◆ Exercise brief ◆
Transcribe the records that follow, keeping every word as it stands.

◆ Material shown ◆

==========

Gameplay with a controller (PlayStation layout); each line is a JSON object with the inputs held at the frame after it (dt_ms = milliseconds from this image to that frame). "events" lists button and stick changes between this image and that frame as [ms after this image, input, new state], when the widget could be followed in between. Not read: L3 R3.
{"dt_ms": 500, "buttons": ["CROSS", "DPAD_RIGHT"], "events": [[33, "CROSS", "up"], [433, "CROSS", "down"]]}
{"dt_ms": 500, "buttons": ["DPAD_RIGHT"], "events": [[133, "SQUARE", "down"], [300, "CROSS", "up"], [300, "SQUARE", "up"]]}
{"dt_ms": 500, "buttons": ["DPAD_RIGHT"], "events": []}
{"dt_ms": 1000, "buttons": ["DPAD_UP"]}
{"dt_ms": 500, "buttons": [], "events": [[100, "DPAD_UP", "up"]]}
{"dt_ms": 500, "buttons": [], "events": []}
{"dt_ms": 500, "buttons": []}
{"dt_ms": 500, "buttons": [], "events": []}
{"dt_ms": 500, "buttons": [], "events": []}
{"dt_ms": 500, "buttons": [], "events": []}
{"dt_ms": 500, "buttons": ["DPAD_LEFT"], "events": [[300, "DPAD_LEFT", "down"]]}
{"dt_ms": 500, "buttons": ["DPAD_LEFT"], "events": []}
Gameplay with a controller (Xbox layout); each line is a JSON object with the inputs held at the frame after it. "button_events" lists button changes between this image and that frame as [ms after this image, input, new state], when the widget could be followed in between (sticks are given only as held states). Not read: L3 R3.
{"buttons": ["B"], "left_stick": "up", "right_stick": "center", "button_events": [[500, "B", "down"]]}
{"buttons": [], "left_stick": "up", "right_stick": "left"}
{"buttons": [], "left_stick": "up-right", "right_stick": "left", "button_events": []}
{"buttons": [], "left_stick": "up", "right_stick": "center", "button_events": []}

==========

◆ Answer to the problem ◆
Gameplay with a controller (PlayStation layout); each line is a JSON object with the inputs held at the frame after it (dt_ms = milliseconds from this image to that frame). "events" lists button and stick changes between this image and that frame as [ms after this image, input, new state], when the widget could be followed in between. Not read: L3 R3.
{"dt_ms": 500, "buttons": ["CROSS", "DPAD_RIGHT"], "events": [[33, "CROSS", "up"], [433, "CROSS", "down"]]}
{"dt_ms": 500, "buttons": ["DPAD_RIGHT"], "events": [[133, "SQUARE", "down"], [300, "CROSS", "up"], [300, "SQUARE", "up"]]}
{"dt_ms": 500, "buttons": ["DPAD_RIGHT"], "events": []}
{"dt_ms": 1000, "buttons": ["DPAD_UP"]}
{"dt_ms": 500, "buttons": [], "events": [[100, "DPAD_UP", "up"]]}
{"dt_ms": 500, "buttons": [], "events": []}
{"dt_ms": 500, "buttons": []}
{"dt_ms": 500, "buttons": [], "events": []}
{"dt_ms": 500, "buttons": [], "events": []}
{"dt_ms": 500, "buttons": [], "events": []}
{"dt_ms": 500, "buttons": ["DPAD_LEFT"], "events": [[300, "DPAD_LEFT", "down"]]}
{"dt_ms": 500, "buttons": ["DPAD_LEFT"], "events": []}
Gameplay with a controller (Xbox layout); each line is a JSON object with the inputs held at the frame after it. "button_events" lists button changes between this image and that frame as [ms after this image, input, new state], when the widget could be followed in between (sticks are given only as held states). Not read: L3 R3.
{"buttons": ["B"], "left_stick": "up", "right_stick": "center", "button_events": [[500, "B", "down"]]}
{"buttons": [], "left_stick": "up", "right_stick": "left"}
{"buttons": [], "left_stick": "up-right", "right_stick": "left", "button_events": []}
{"buttons": [], "left_stick": "up", "right_stick": "center", "button_events": []}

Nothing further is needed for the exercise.